Crude oil prices rose to fresh highs yesterday as war fears intensified after British prime minister Mr Tony Blair said Iraq had active plans to use chemical and biological weapons, but the rally faded after Iraq pledged to give UN weapons inspectors "unfettered" access to all Iraqi facilities.
The Brent crude contract hit a one-year high in London, and US futures jumped to a 19-month high as Mr Blair said the policy of containment was not working.
But after Iraqi officials told reporters that UN weapons inspectors would be allowed to go "wherever they want to go", Brent crude briefly slipped into negative territory and ended just 20 cents higher.
Figures released late yesterday were expected to show US crude stocks falling for the fourth week. Analysts were expecting a draw of 2.8 million barrels, leaving stocks 15 million barrels below the same point last year.
"If the draws are repeated, then traders will be concerned that current OPEC policy is too tight," said Mr Lawrence Eagles of futures broker GNI.
Brent crude for November delivery was up 19 US cents to $29.32 (€29.87) a barrel late in the session in London after hitting a fresh one-year high of $29.88 in early trading. On Nymex, US crude hit $31.39, a 19-month high, before easing back to $31.03, up 32 US cents early in the afternoon.

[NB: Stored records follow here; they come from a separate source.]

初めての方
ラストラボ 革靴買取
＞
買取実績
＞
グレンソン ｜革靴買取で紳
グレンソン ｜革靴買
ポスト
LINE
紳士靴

OPEC basket oil, an average of seven OPEC-produced crudes, rose above $28 a barrel on Monday, which could trigger the oil cartel to increase production if the price remains above $28 for 20 consecutive trading days.
But Mr Rilwanu Lukman, OPEC president, said last week that the group was not obliged to raise production if the price spike was caused by an attack on Iraq.